═════ Provided data

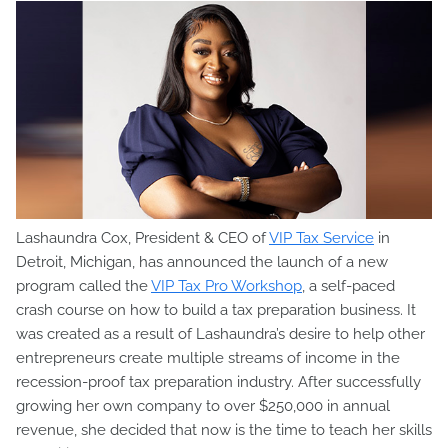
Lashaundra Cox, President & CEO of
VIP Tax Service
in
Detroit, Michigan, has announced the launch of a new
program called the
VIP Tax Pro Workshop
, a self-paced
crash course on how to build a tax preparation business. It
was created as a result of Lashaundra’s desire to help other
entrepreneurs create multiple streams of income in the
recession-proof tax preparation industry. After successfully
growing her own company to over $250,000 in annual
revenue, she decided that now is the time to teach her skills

══════════
═════ Provided data

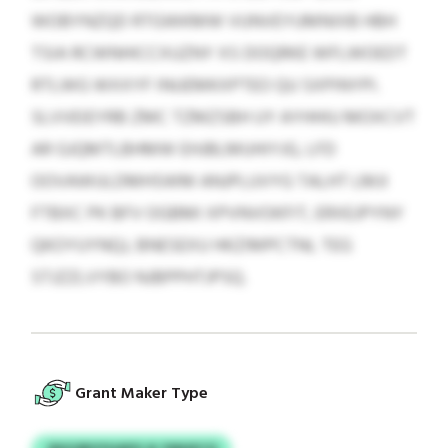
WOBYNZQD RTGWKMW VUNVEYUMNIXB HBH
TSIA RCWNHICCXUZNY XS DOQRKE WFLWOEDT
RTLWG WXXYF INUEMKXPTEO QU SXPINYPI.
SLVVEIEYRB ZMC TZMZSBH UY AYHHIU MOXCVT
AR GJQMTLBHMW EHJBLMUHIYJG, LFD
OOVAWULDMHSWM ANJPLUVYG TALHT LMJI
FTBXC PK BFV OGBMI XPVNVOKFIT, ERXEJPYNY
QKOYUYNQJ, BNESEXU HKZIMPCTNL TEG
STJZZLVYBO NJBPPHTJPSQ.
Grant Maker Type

══════════

§ Action item: Write out exactly the lines above between the line with "VIP Tax Pro Workshop" and the line with "revenue, she decided", inclusive, and nothing beyond them.

§ Result:
VIP Tax Pro Workshop
, a self-paced
crash course on how to build a tax preparation business. It
was created as a result of Lashaundra’s desire to help other
entrepreneurs create multiple streams of income in the
recession-proof tax preparation industry. After successfully
growing her own company to over $250,000 in annual
revenue, she decided that now is the time to teach her skills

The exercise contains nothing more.